**Requirement:** Lines from the line with "W JAKICH PRODUKTACH JEST NAJWIĘCEJ" to the line with "per module 5000W ontlaadcapaciteit (1C rate)." in the entries below, and only those, must be output exactly, with both ends included.

**Available records:**
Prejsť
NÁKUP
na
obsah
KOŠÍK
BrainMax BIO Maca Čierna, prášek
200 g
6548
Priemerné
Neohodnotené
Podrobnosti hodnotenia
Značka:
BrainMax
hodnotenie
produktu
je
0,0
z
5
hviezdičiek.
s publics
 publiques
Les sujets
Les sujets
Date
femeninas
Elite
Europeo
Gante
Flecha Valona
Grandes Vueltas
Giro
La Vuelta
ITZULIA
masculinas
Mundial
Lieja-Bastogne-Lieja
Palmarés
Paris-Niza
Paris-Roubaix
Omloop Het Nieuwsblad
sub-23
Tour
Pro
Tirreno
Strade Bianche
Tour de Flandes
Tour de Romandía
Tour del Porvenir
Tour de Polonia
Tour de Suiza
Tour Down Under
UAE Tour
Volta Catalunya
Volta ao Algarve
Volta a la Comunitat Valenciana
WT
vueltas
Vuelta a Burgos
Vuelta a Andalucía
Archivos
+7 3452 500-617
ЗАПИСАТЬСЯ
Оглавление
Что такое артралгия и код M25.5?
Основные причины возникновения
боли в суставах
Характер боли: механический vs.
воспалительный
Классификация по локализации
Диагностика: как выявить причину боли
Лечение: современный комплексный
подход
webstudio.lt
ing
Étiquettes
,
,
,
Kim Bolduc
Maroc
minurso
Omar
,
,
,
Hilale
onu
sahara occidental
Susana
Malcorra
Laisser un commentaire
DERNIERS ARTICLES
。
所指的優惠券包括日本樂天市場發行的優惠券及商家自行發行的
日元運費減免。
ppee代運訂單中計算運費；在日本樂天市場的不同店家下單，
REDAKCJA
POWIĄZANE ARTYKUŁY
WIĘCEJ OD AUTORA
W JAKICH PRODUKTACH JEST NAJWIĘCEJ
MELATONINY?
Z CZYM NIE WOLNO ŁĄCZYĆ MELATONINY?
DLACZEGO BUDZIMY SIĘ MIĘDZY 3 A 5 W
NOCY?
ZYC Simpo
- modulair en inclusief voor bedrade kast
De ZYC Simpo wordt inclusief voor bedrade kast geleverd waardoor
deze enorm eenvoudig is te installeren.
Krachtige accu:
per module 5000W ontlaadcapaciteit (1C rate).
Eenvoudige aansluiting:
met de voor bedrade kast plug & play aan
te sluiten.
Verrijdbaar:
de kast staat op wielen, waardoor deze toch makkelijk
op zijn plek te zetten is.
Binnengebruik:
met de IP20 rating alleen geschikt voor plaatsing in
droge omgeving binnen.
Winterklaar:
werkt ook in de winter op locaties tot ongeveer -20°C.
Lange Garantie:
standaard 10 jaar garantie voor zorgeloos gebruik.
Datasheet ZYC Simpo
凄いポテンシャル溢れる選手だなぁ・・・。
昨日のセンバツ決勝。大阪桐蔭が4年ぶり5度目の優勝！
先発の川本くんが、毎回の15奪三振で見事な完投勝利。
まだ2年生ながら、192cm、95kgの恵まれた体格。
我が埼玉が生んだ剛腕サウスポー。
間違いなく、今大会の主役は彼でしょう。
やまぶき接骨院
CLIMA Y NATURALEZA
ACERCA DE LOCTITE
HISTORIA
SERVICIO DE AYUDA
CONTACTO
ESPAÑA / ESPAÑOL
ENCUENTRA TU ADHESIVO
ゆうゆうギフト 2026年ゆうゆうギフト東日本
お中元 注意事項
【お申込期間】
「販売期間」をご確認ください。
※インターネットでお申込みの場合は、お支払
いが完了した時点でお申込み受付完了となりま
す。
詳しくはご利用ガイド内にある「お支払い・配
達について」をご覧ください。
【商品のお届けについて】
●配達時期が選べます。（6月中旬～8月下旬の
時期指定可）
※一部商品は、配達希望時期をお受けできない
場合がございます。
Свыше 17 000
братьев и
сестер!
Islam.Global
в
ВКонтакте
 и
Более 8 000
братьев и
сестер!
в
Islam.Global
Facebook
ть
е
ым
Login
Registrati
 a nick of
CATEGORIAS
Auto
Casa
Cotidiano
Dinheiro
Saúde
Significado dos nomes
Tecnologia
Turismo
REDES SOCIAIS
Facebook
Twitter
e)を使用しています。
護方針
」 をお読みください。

**Problem solution:**
W JAKICH PRODUKTACH JEST NAJWIĘCEJ
MELATONINY?
Z CZYM NIE WOLNO ŁĄCZYĆ MELATONINY?
DLACZEGO BUDZIMY SIĘ MIĘDZY 3 A 5 W
NOCY?
ZYC Simpo
- modulair en inclusief voor bedrade kast
De ZYC Simpo wordt inclusief voor bedrade kast geleverd waardoor
deze enorm eenvoudig is te installeren.
Krachtige accu:
per module 5000W ontlaadcapaciteit (1C rate).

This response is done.